There's many at the 2D level of graphical performance, but 500MHz is still a bit low for this. You'll probably want to reach into faster 1000MHz / 1GHz MPUs and push into STM32MP2 if you're reaching into 3d levels of performance. (Which is beginning to look like a cut-down cellphone chip really)
I guess it depends on which part you think is fun. Using a big microcontroller is more about pushing the hardware to its limits. Using a small Linux system is about taking advantage of existing libraries. The Playdate has an STM32F7 and it seems to do pretty well as a console.
I liked the 32F746GDISCOVERY which is $56 at Digikey. It has a Cortex-M7 CPU, 1 MB built-in flash, 8 MB of SDRAM, and a 480x272-pixel touchscreen. Games can go on a microSD card. There's a USB OTG port you can use for input.
A low-res screen like this works well because the chip can't rescale its video output.
ST provides libraries for all the peripherals so it's pretty easy to jump in if you know C. I think microPython works on a lot of these boards, too.
The on-chip peripherals are well-documented, but off-chip peripherals require some digging to figure out how to program correctly.
You can debug with GDB surprisingly easily, or find a Forth to throw on there and just start poking registers.

**Exercise instructions**:
[a] Condense the paragraph of the microcontroller text that begins "I liked the 32F746GDISCOVERY" into a short bulleted list that keeps its main facts.
[b] In the listing, update the lines between the line holding "国際的に通用するリーダーシップ" and the line holding "原燃 / 日本原子力研究開発機構 / 日産自動車 / 原子力規制庁 / 原燃輸送 /", inclusive, by replacing "研究者" with "研究員" and keeping everything else the same. Give back only those lines.

**Information given**:
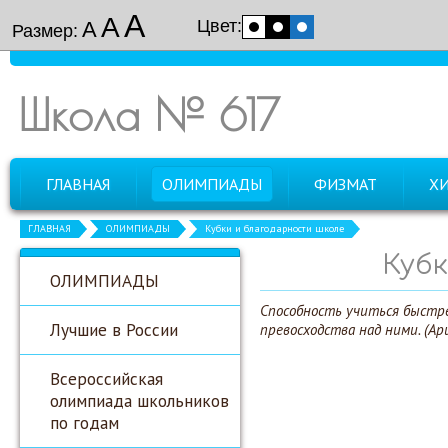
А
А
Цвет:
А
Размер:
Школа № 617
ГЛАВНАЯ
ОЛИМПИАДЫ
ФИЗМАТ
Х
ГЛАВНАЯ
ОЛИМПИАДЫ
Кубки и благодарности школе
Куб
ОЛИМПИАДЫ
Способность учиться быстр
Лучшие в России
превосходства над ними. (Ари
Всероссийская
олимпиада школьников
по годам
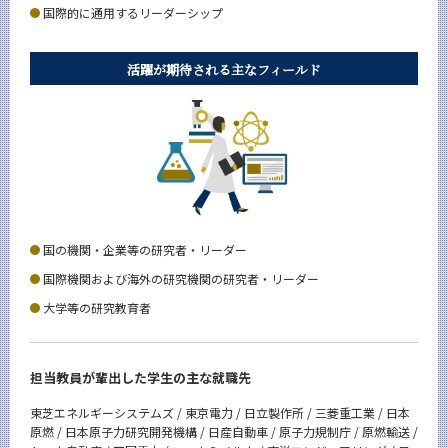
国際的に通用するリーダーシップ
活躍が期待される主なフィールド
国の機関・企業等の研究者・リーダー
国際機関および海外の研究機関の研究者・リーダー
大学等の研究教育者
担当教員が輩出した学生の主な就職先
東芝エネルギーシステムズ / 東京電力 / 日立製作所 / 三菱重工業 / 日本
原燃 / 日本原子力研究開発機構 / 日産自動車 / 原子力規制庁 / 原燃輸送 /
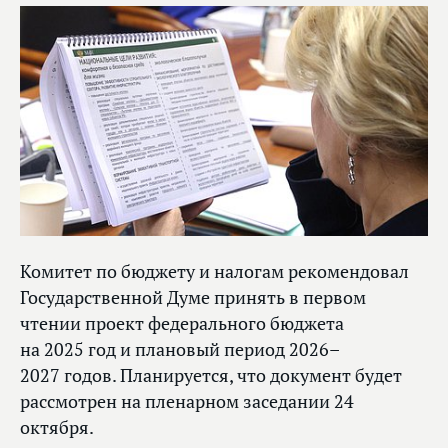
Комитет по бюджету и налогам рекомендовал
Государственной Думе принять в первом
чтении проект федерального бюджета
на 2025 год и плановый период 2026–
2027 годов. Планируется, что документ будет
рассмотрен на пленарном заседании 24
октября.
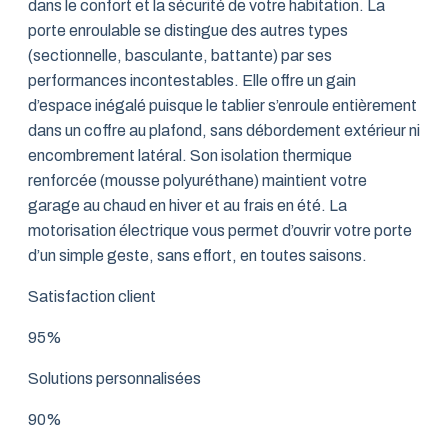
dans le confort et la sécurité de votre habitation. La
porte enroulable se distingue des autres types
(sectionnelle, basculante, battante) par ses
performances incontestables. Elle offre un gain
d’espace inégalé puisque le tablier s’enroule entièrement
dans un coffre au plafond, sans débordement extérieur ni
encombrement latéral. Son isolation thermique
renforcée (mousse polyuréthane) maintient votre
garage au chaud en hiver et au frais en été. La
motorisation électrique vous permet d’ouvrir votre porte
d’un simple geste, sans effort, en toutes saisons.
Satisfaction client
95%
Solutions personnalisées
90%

* * *

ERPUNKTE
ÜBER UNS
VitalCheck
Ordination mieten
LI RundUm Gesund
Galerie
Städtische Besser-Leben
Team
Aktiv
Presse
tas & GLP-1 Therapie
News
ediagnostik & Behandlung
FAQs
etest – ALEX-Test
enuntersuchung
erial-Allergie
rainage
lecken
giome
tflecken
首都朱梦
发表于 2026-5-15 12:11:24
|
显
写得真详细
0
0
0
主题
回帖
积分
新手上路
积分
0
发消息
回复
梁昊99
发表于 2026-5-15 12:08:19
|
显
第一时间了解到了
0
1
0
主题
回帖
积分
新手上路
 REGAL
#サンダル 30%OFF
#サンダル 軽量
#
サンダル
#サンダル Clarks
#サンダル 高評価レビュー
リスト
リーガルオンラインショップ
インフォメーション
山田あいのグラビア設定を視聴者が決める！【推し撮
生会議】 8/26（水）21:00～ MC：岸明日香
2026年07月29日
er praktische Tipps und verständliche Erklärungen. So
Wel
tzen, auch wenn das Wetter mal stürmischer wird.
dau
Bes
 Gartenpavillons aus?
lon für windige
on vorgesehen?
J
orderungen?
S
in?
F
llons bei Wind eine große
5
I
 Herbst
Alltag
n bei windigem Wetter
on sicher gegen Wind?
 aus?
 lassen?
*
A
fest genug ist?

**Replies**:
[a]
- 32F746GDISCOVERY board: $56 at Digikey
- Cortex-M7 CPU, 1 MB built-in flash, 8 MB of SDRAM
- 480x272-pixel touchscreen
- Games can be stored on a microSD card
- USB OTG port available for input

[b]
国際的に通用するリーダーシップ
活躍が期待される主なフィールド
国の機関・企業等の研究員・リーダー
国際機関および海外の研究機関の研究員・リーダー
大学等の研究教育者
担当教員が輩出した学生の主な就職先
東芝エネルギーシステムズ / 東京電力 / 日立製作所 / 三菱重工業 / 日本
原燃 / 日本原子力研究開発機構 / 日産自動車 / 原子力規制庁 / 原燃輸送 /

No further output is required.